GLOBAL SOLUTIONS TO THE NAVIER-STOKES EQUATIONS FOR COMPRESSIBLE HEAT-CONDUCTING FLOW WITH SYMMETRY AND FREE BOUNDARY

Abstract

ABSTRACT Global solutions of the multidimensional Navier-Stokes equations for compressible heat-conducting flow are constructed, with spherically symmetric initial data of large oscillation between a static solid core and a free boundary connected to a surrounding vacuum state. The free boundary connects the compressible heat-conducting fluids to the vacuum state with free normal stress and zero normal heat flux. The fluids are initially assumed to fill with a finite volume and zero density at the free boundary, and with bounded positive density and temperature between the solid core and the initial position of the free boundary. One of the main features of this problem is the singularity of solutions near the free boundary.
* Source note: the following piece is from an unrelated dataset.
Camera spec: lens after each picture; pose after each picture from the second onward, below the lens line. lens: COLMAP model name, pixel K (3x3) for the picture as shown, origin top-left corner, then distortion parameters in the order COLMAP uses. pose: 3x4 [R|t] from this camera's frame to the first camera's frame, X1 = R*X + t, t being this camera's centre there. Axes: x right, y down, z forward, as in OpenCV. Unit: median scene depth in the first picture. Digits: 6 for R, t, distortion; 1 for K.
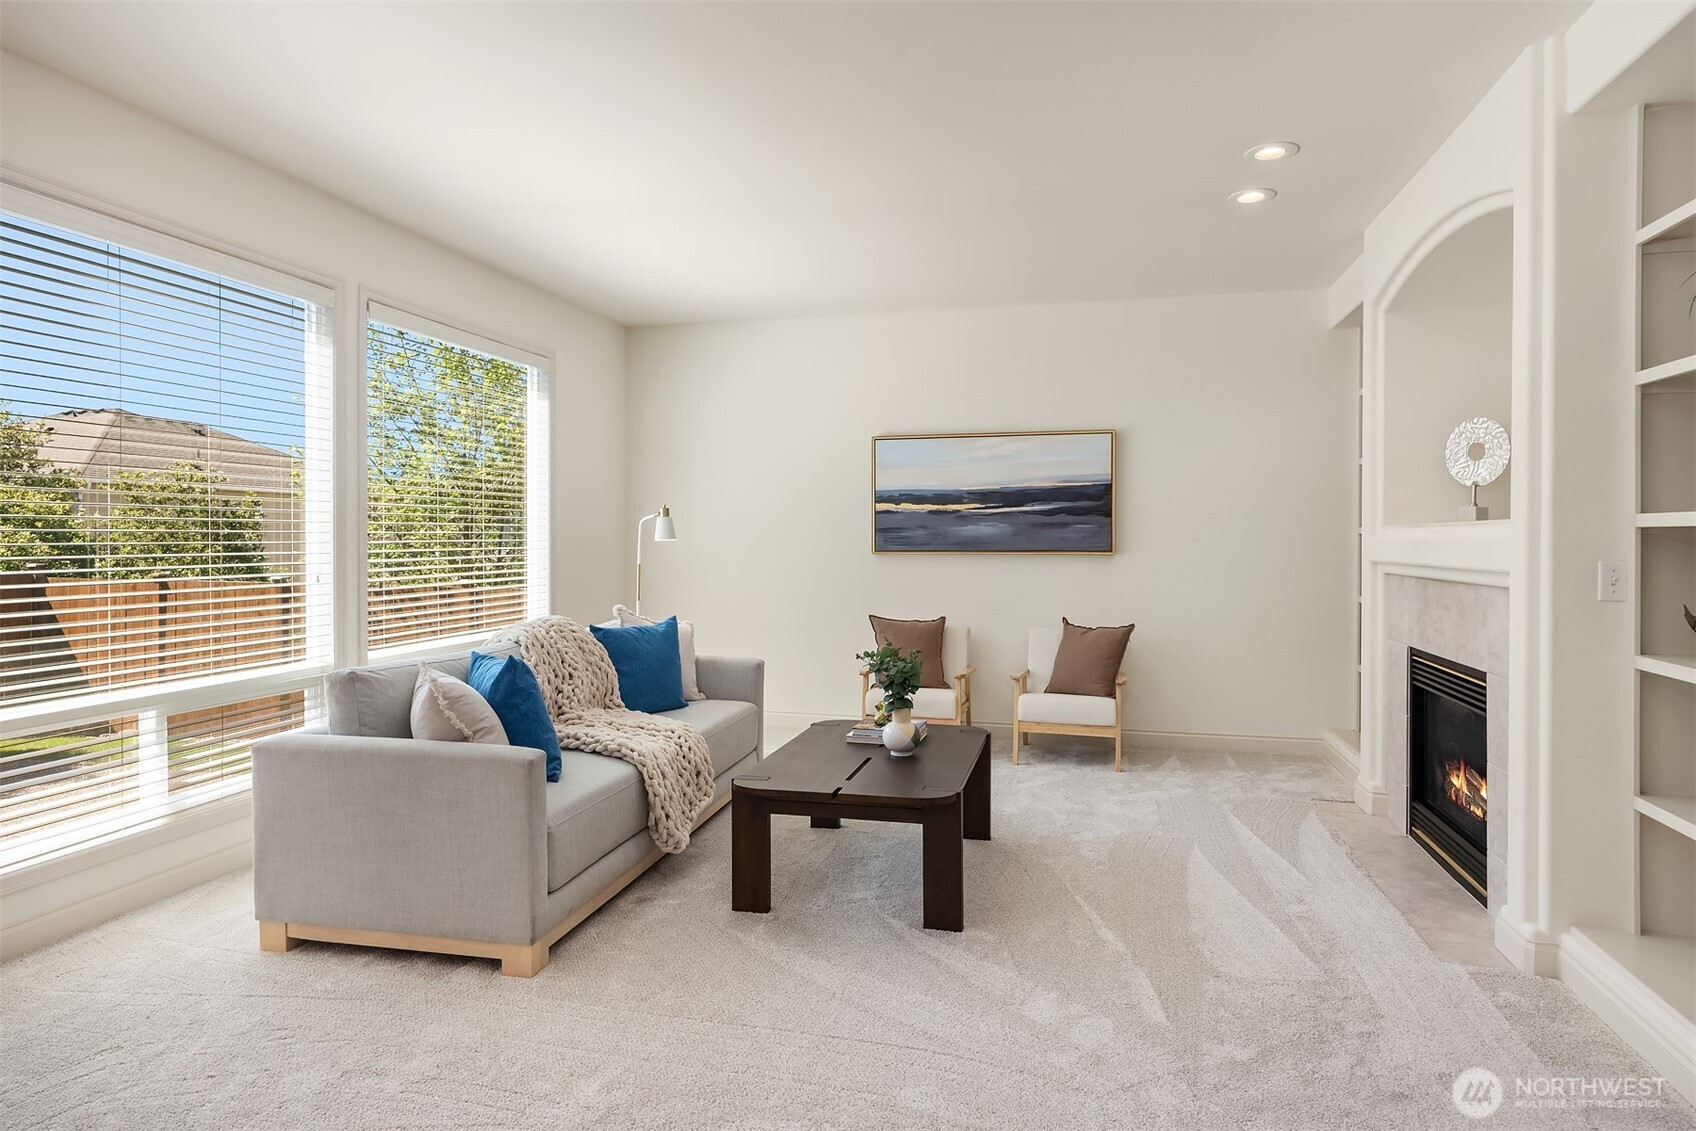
lens RADIAL K [[950.0, 0, 846.6], [0, 950.0, 550.3], [0, 0, 1]] dist [-0.011197, -0.000005]
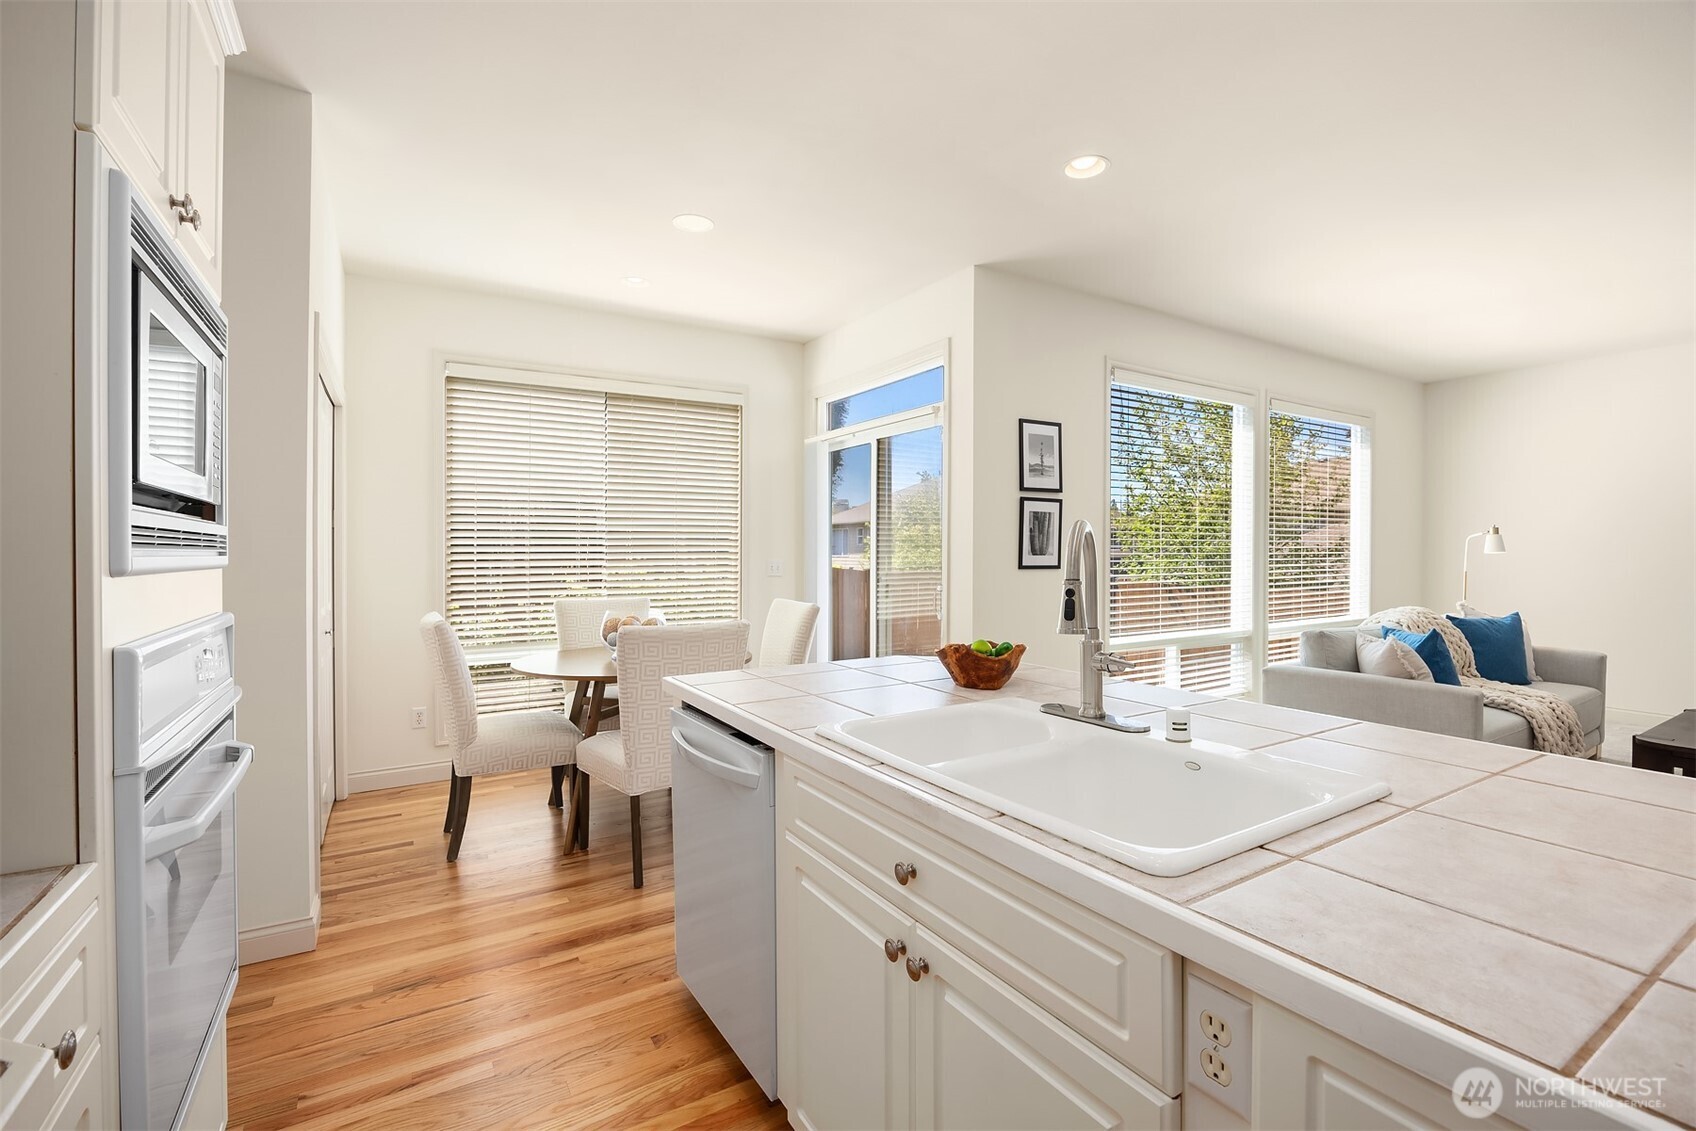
lens RADIAL K [[753.3, 0, 854.2], [0, 753.3, 557.5], [0, 0, 1]] dist [-0.018829, 0.000068]
pose [[0.725318, 0.004766, -0.688397, -0.156744], [-0.010032, 0.999943, -0.003646, 0.009368], [0.688341, 0.009551, 0.725325, -0.365684]]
Our approach is to combine an effective difference scheme to construct approximate solutions with the energy methods and the pointwise estimate techniques to deal with the singularity of solutions near the free boundary and to obtain the bounded estimates of the solutions and the free boundary as time evolves. The convergence of the difference scheme is established. It is also proved that no vacuum develops between the solid core and the free boundary, and the free boundary expands with finite speed.